DATA FOR THIS TASK below:
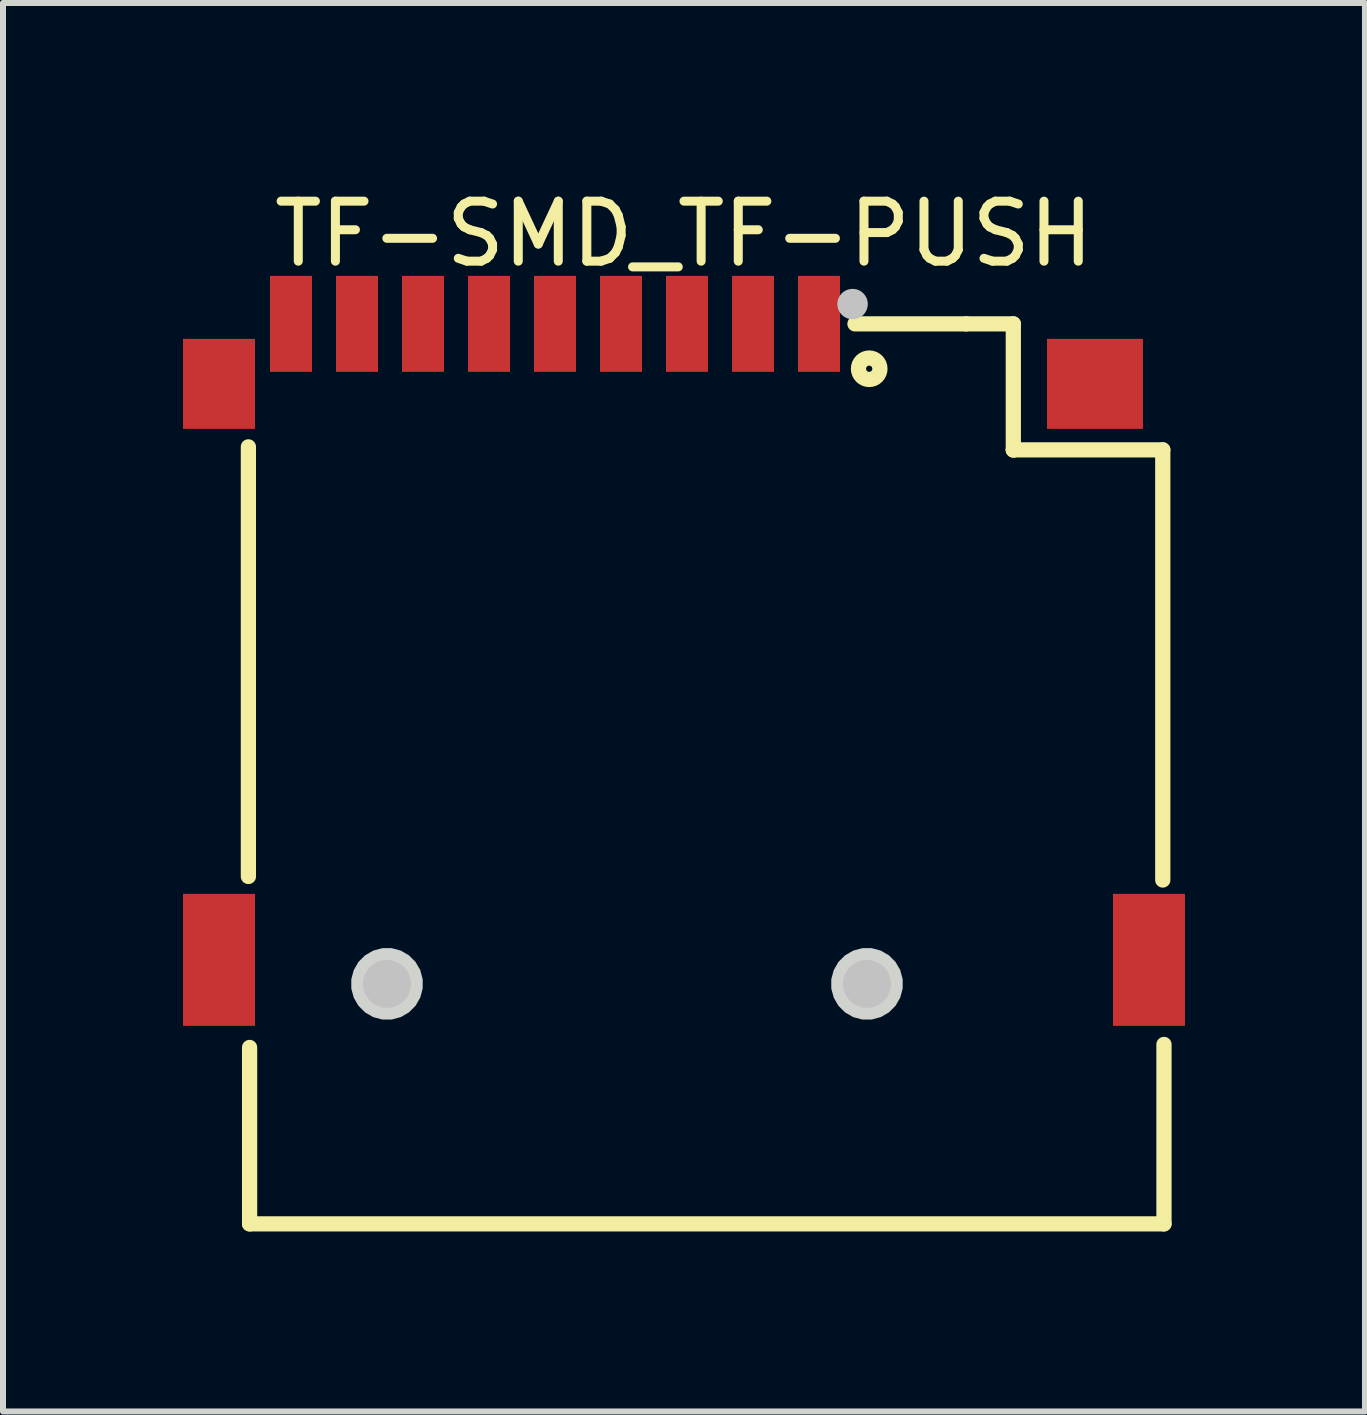
<source format=kicad_pcb>
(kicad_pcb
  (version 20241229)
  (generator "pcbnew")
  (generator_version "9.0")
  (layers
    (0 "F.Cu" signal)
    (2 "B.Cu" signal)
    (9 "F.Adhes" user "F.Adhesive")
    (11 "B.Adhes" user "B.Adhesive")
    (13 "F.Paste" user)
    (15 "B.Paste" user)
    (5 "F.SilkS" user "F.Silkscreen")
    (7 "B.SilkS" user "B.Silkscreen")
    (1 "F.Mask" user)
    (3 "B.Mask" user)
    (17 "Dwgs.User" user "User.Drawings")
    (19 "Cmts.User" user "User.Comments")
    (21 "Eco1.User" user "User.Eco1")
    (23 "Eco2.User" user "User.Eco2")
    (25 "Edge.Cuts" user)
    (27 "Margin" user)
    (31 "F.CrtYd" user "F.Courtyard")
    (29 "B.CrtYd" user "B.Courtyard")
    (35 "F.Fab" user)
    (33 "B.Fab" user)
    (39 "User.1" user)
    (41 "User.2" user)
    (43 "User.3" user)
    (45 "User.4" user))
  (footprint "TF-SMD_TF-PUSH"
    (layer "F.Cu")
    (at 8.35 7.648)
    (property "Reference" "TF-SMD_TF-PUSH" (at 0 -6.8 0) (layer "F.SilkS") (effects (font (size 1 1) (thickness 0.15))))
    (fp_line (start -7.26 -3.25) (end -7.26 3.91) (stroke (width 0.254) (type default)) (layer "F.SilkS"))
    (fp_line (start -7.24 9.7) (end -7.24 6.76) (stroke (width 0.254) (type default)) (layer "F.SilkS"))
    (fp_line (start -7.24 9.7) (end 8 9.7) (stroke (width 0.254) (type default)) (layer "F.SilkS"))
    (fp_line (start 4.702 -5.3) (end 2.85 -5.3) (stroke (width 0.254) (type default)) (layer "F.SilkS"))
    (fp_line (start 4.702 -5.3) (end 5.489 -5.3) (stroke (width 0.254) (type default)) (layer "F.SilkS"))
    (fp_line (start 5.489 -5.3) (end 5.489 -3.199) (stroke (width 0.254) (type default)) (layer "F.SilkS"))
    (fp_line (start 5.489 -3.199) (end 5.5 -3.2) (stroke (width 0.254) (type default)) (layer "F.SilkS"))
    (fp_line (start 7.98 -3.2) (end 5.49 -3.2) (stroke (width 0.254) (type default)) (layer "F.SilkS"))
    (fp_line (start 7.98 3.969) (end 7.98 -3.2) (stroke (width 0.254) (type default)) (layer "F.SilkS"))
    (fp_line (start 8 9.7) (end 8 6.71) (stroke (width 0.254) (type default)) (layer "F.SilkS"))
    (fp_circle (center 3.087 -4.552) (end 3.139 -4.552) (stroke (width 0.254) (type default)) (fill no) (layer "F.SilkS"))
    (fp_circle (center -4.95 5.7) (end -4.75 5.7) (stroke (width 0.4) (type default)) (fill no) (layer "Dwgs.User"))
    (fp_circle (center 2.81 -5.63) (end 2.937 -5.63) (stroke (width 0.254) (type default)) (fill no) (layer "Dwgs.User"))
    (fp_circle (center 3.05 5.7) (end 3.25 5.7) (stroke (width 0.4) (type default)) (fill no) (layer "Dwgs.User"))
    (fp_poly (pts (xy -4.355 5.622) (xy -4.396 5.47) (xy -4.474 5.335) (xy -4.585 5.224) (xy -4.72 5.146) (xy -4.872 5.105) (xy -5.028 5.105) (xy -5.18 5.146) (xy -5.315 5.224) (xy -5.426 5.335) (xy -5.504 5.47) (xy -5.545 5.622) (xy -5.545 5.778) (xy -5.504 5.93) (xy -5.426 6.065) (xy -5.315 6.176) (xy -5.18 6.254) (xy -5.028 6.295) (xy -4.872 6.295) (xy -4.72 6.254) (xy -4.585 6.176) (xy -4.474 6.065) (xy -4.396 5.93) (xy -4.355 5.778)) (stroke (width 0) (type default)) (fill yes) (layer "Edge.Cuts"))
    (fp_poly (pts (xy 3.645 5.622) (xy 3.604 5.47) (xy 3.526 5.335) (xy 3.415 5.224) (xy 3.28 5.146) (xy 3.128 5.105) (xy 2.972 5.105) (xy 2.82 5.146) (xy 2.685 5.224) (xy 2.574 5.335) (xy 2.496 5.47) (xy 2.455 5.622) (xy 2.455 5.778) (xy 2.496 5.93) (xy 2.574 6.065) (xy 2.685 6.176) (xy 2.82 6.254) (xy 2.972 6.295) (xy 3.128 6.295) (xy 3.28 6.254) (xy 3.415 6.176) (xy 3.526 6.065) (xy 3.604 5.93) (xy 3.645 5.778)) (stroke (width 0) (type default)) (fill yes) (layer "Edge.Cuts"))
    (fp_poly (pts (xy -6.7 -5.505) (xy -6.4 -5.505) (xy -6.4 -4.805) (xy -6.7 -4.805)) (stroke (width 0.1) (type default)) (fill no) (layer "User.1"))
    (fp_poly (pts (xy -5.6 -5.505) (xy -5.3 -5.505) (xy -5.3 -4.805) (xy -5.6 -4.805)) (stroke (width 0.1) (type default)) (fill no) (layer "User.1"))
    (fp_poly (pts (xy -4.5 -5.505) (xy -4.2 -5.505) (xy -4.2 -4.805) (xy -4.5 -4.805)) (stroke (width 0.1) (type default)) (fill no) (layer "User.1"))
    (fp_poly (pts (xy -3.4 -5.505) (xy -3.1 -5.505) (xy -3.1 -4.805) (xy -3.4 -4.805)) (stroke (width 0.1) (type default)) (fill no) (layer "User.1"))
    (fp_poly (pts (xy -2.3 -5.505) (xy -2 -5.505) (xy -2 -4.805) (xy -2.3 -4.805)) (stroke (width 0.1) (type default)) (fill no) (layer "User.1"))
    (fp_poly (pts (xy -1.2 -5.505) (xy -0.9 -5.505) (xy -0.9 -4.805) (xy -1.2 -4.805)) (stroke (width 0.1) (type default)) (fill no) (layer "User.1"))
    (fp_poly (pts (xy -0.1 -5.505) (xy 0.2 -5.505) (xy 0.2 -4.805) (xy -0.1 -4.805)) (stroke (width 0.1) (type default)) (fill no) (layer "User.1"))
    (fp_poly (pts (xy 1 -5.505) (xy 1.3 -5.505) (xy 1.3 -4.805) (xy 1 -4.805)) (stroke (width 0.1) (type default)) (fill no) (layer "User.1"))
    (fp_poly (pts (xy 2.1 -5.505) (xy 2.4 -5.505) (xy 2.4 -4.805) (xy 2.1 -4.805)) (stroke (width 0.1) (type default)) (fill no) (layer "User.1"))
    (fp_poly (pts (xy -7.369 6.094) (xy -7.37 4.495) (xy -8.069 4.495) (xy -8.069 6.093) (xy -8.008 6.093)) (stroke (width 0.1) (type default)) (fill no) (layer "User.1"))
    (fp_poly (pts (xy 8.069 6.091) (xy 8.069 4.492) (xy 7.369 4.492) (xy 7.369 6.091) (xy 7.429 6.091)) (stroke (width 0.1) (type default)) (fill no) (layer "User.1"))
    (fp_poly (pts (xy -7.37 -3.806) (xy -8.069 -3.806) (xy -8.07 -4.806) (xy -7.383 -4.806) (xy -7.381 -4.805) (xy -7.384 -4.497)) (stroke (width 0.1) (type default)) (fill no) (layer "User.1"))
    (fp_poly (pts (xy 6.481 -3.805) (xy 7.181 -3.805) (xy 7.181 -4.804) (xy 6.494 -4.805) (xy 6.47 -4.806) (xy 6.472 -4.752) (xy 6.473 -4.671) (xy 6.474 -4.498)) (stroke (width 0.1) (type default)) (fill no) (layer "User.1"))
    (fp_line (start -8.07 -4.806) (end 7.181 -4.806) (stroke (width 0.051) (type default)) (layer "User.2"))
    (fp_line (start -8.07 -4.806) (end -8.07 -4.806) (stroke (width 0.051) (type default)) (layer "User.2"))
    (fp_line (start -8.07 -3.807) (end -8.07 -4.806) (stroke (width 0.051) (type default)) (layer "User.2"))
    (fp_line (start -8.07 6.094) (end -8.069 4.494) (stroke (width 0.051) (type default)) (layer "User.2"))
    (fp_line (start -8.069 4.494) (end -7.37 4.494) (stroke (width 0.051) (type default)) (layer "User.2"))
    (fp_line (start -7.37 -3.806) (end -8.07 -3.807) (stroke (width 0.051) (type default)) (layer "User.2"))
    (fp_line (start -7.37 4.494) (end -7.37 -3.806) (stroke (width 0.051) (type default)) (layer "User.2"))
    (fp_line (start -7.37 6.095) (end -8.07 6.094) (stroke (width 0.051) (type default)) (layer "User.2"))
    (fp_line (start -7.37 8.994) (end -7.37 6.095) (stroke (width 0.051) (type default)) (layer "User.2"))
    (fp_line (start -6.352 8.995) (end -7.37 8.994) (stroke (width 0.051) (type default)) (layer "User.2"))
    (fp_line (start -2.476 8.986) (end -6.352 8.995) (stroke (width 0.051) (type default)) (layer "User.2"))
    (fp_line (start -1.695 8.99) (end -2.476 8.986) (stroke (width 0.051) (type default)) (layer "User.2"))
    (fp_line (start -0.647 8.989) (end -1.695 8.99) (stroke (width 0.051) (type default)) (layer "User.2"))
    (fp_line (start 0.139 8.999) (end -0.647 8.989) (stroke (width 0.051) (type default)) (layer "User.2"))
    (fp_line (start 0.232 9.003) (end 0.139 8.999) (stroke (width 0.051) (type default)) (layer "User.2"))
    (fp_line (start 1.091 9.042) (end 0.232 9.003) (stroke (width 0.051) (type default)) (layer "User.2"))
    (fp_line (start 1.163 9.05) (end 1.091 9.042) (stroke (width 0.051) (type default)) (layer "User.2"))
    (fp_line (start 1.308 9.069) (end 1.163 9.05) (stroke (width 0.051) (type default)) (layer "User.2"))
    (fp_line (start 1.414 9.075) (end 1.308 9.069) (stroke (width 0.051) (type default)) (layer "User.2"))
    (fp_line (start 1.841 9.12) (end 1.414 9.075) (stroke (width 0.051) (type default)) (layer "User.2"))
    (fp_line (start 2.011 9.136) (end 1.841 9.12) (stroke (width 0.051) (type default)) (layer "User.2"))
    (fp_line (start 2.38 9.204) (end 2.011 9.136) (stroke (width 0.051) (type default)) (layer "User.2"))
    (fp_line (start 3.048 9.341) (end 2.38 9.204) (stroke (width 0.051) (type default)) (layer "User.2"))
    (fp_line (start 3.176 9.37) (end 3.048 9.341) (stroke (width 0.051) (type default)) (layer "User.2"))
    (fp_line (start 3.348 9.403) (end 3.176 9.37) (stroke (width 0.051) (type default)) (layer "User.2"))
    (fp_line (start 3.412 9.421) (end 3.348 9.403) (stroke (width 0.051) (type default)) (layer "User.2"))
    (fp_line (start 3.876 9.552) (end 3.412 9.421) (stroke (width 0.051) (type default)) (layer "User.2"))
    (fp_line (start 4.141 9.627) (end 3.876 9.552) (stroke (width 0.051) (type default)) (layer "User.2"))
    (fp_line (start 4.388 9.695) (end 4.141 9.627) (stroke (width 0.051) (type default)) (layer "User.2"))
    (fp_line (start 4.389 9.694) (end 4.388 9.695) (stroke (width 0.051) (type default)) (layer "User.2"))
    (fp_line (start 6.33 -3.806) (end 6.33 -3.305) (stroke (width 0.051) (type default)) (layer "User.2"))
    (fp_line (start 6.33 -3.305) (end 7.229 -3.305) (stroke (width 0.051) (type default)) (layer "User.2"))
    (fp_line (start 7.181 -4.806) (end 7.181 -4.806) (stroke (width 0.051) (type default)) (layer "User.2"))
    (fp_line (start 7.181 -4.806) (end 7.181 -3.807) (stroke (width 0.051) (type default)) (layer "User.2"))
    (fp_line (start 7.181 -3.807) (end 7.181 -3.806) (stroke (width 0.051) (type default)) (layer "User.2"))
    (fp_line (start 7.181 -3.806) (end 6.33 -3.806) (stroke (width 0.051) (type default)) (layer "User.2"))
    (fp_line (start 7.229 -3.305) (end 7.229 -3.206) (stroke (width 0.051) (type default)) (layer "User.2"))
    (fp_line (start 7.229 -3.206) (end 7.37 -3.206) (stroke (width 0.051) (type default)) (layer "User.2"))
    (fp_line (start 7.37 -3.206) (end 7.37 4.494) (stroke (width 0.051) (type default)) (layer "User.2"))
    (fp_line (start 7.37 4.494) (end 8.069 4.494) (stroke (width 0.051) (type default)) (layer "User.2"))
    (fp_line (start 7.38 9.694) (end 4.389 9.694) (stroke (width 0.051) (type default)) (layer "User.2"))
    (fp_line (start 7.38 6.094) (end 7.38 9.693) (stroke (width 0.051) (type default)) (layer "User.2"))
    (fp_line (start 7.38 9.693) (end 7.38 9.694) (stroke (width 0.051) (type default)) (layer "User.2"))
    (fp_line (start 8.069 4.494) (end 8.07 4.495) (stroke (width 0.051) (type default)) (layer "User.2"))
    (fp_line (start 8.069 6.094) (end 7.38 6.094) (stroke (width 0.051) (type default)) (layer "User.2"))
    (fp_line (start 8.07 4.495) (end 8.07 6.093) (stroke (width 0.051) (type default)) (layer "User.2"))
    (fp_line (start 8.07 6.093) (end 8.069 6.094) (stroke (width 0.051) (type default)) (layer "User.2"))
    (fp_poly (pts (xy 8.125 -5.528) (xy 8.093 -5.56) (xy 8.047 -5.56) (xy 8.015 -5.528) (xy 8.015 -5.482) (xy 8.047 -5.45) (xy 8.093 -5.45) (xy 8.125 -5.482)) (stroke (width 0.1) (type default)) (fill no) (layer "User.3"))
    (pad "1" smd rect (at 2.25 -5.3) (size 0.7 1.6) (layers "F.Cu" "F.Mask" "F.Paste"))
    (pad "2" smd rect (at 1.15 -5.3) (size 0.7 1.6) (layers "F.Cu" "F.Mask" "F.Paste"))
    (pad "3" smd rect (at 0.05 -5.3) (size 0.7 1.6) (layers "F.Cu" "F.Mask" "F.Paste"))
    (pad "4" smd rect (at -1.05 -5.3) (size 0.7 1.6) (layers "F.Cu" "F.Mask" "F.Paste"))
    (pad "5" smd rect (at -2.15 -5.3) (size 0.7 1.6) (layers "F.Cu" "F.Mask" "F.Paste"))
    (pad "6" smd rect (at -3.25 -5.3) (size 0.7 1.6) (layers "F.Cu" "F.Mask" "F.Paste"))
    (pad "7" smd rect (at -4.35 -5.3) (size 0.7 1.6) (layers "F.Cu" "F.Mask" "F.Paste"))
    (pad "8" smd rect (at -5.45 -5.3) (size 0.7 1.6) (layers "F.Cu" "F.Mask" "F.Paste"))
    (pad "10" smd rect (at -7.75 -4.3) (size 1.2 1.5) (layers "F.Cu" "F.Mask" "F.Paste"))
    (pad "11" smd rect (at -7.75 5.3) (size 1.2 2.2) (layers "F.Cu" "F.Mask" "F.Paste"))
    (pad "12" smd rect (at 7.75 5.3) (size 1.2 2.2) (layers "F.Cu" "F.Mask" "F.Paste"))
    (pad "13" smd rect (at 6.85 -4.3) (size 1.6 1.5) (layers "F.Cu" "F.Mask" "F.Paste"))
    (pad "CD" smd rect (at -6.55 -5.3) (size 0.7 1.6) (layers "F.Cu" "F.Mask" "F.Paste")))
  (gr_rect
    (start -3 -3)
    (end 19.7 20.475)
    (stroke (width 0.1) (type default))
    (fill no)
    (layer "Edge.Cuts")))
</source>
End of DATA FOR THIS TASK.
- _TASK_:
Look above for the line containing "rect (at 7.75". Return it and each line after it exactly, through the last line, and nothing more.

- _OUTPUT FOR THIS TASK_:
    (pad "12" smd rect (at 7.75 5.3) (size 1.2 2.2) (layers "F.Cu" "F.Mask" "F.Paste"))
    (pad "13" smd rect (at 6.85 -4.3) (size 1.6 1.5) (layers "F.Cu" "F.Mask" "F.Paste"))
    (pad "CD" smd rect (at -6.55 -5.3) (size 0.7 1.6) (layers "F.Cu" "F.Mask" "F.Paste")))
  (gr_rect
    (start -3 -3)
    (end 19.7 20.475)
    (stroke (width 0.1) (type default))
    (fill no)
    (layer "Edge.Cuts")))
</source>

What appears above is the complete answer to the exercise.